** The data follows **

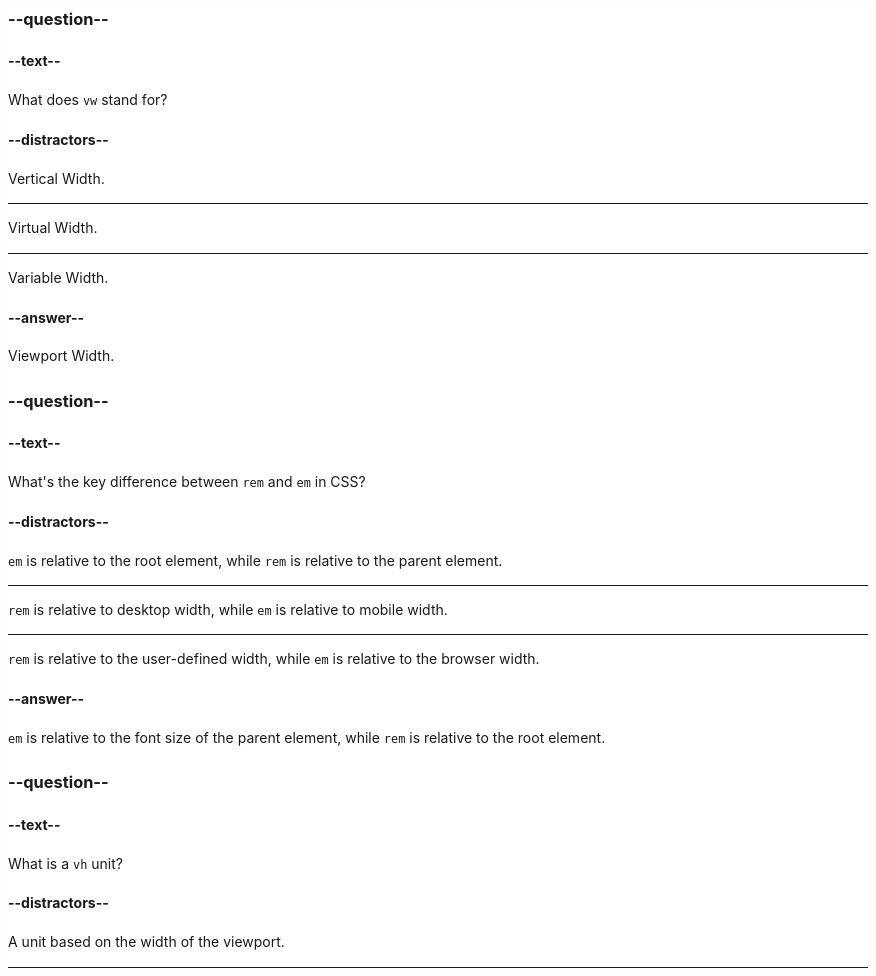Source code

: ### --question--

#### --text--

What does `vw` stand for?

#### --distractors--

Vertical Width.

---

Virtual Width.

---

Variable Width.

#### --answer--

Viewport Width.

### --question--

#### --text--

What's the key difference between `rem` and `em` in CSS?

#### --distractors--

`em` is relative to the root element, while `rem` is relative to the parent element.

---

`rem` is relative to desktop width, while `em` is relative to mobile width.

---

`rem` is relative to the user-defined width, while `em` is relative to the browser width.

#### --answer--

`em` is relative to the font size of the parent element, while `rem` is relative to the root element.

### --question--

#### --text--

What is a `vh` unit?

#### --distractors--

A unit based on the width of the viewport.

---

** End of The data **

(Your objective)
The listing above must be given again exactly, minus its pictures.

(Result for this exercise)
Source code

: ### --question--

#### --text--

What does `vw` stand for?

#### --distractors--

Vertical Width.

---

Virtual Width.

---

Variable Width.

#### --answer--

Viewport Width.

### --question--

#### --text--

What's the key difference between `rem` and `em` in CSS?

#### --distractors--

`em` is relative to the root element, while `rem` is relative to the parent element.

---

`rem` is relative to desktop width, while `em` is relative to mobile width.

---

`rem` is relative to the user-defined width, while `em` is relative to the browser width.

#### --answer--

`em` is relative to the font size of the parent element, while `rem` is relative to the root element.

### --question--

#### --text--

What is a `vh` unit?

#### --distractors--

A unit based on the width of the viewport.

---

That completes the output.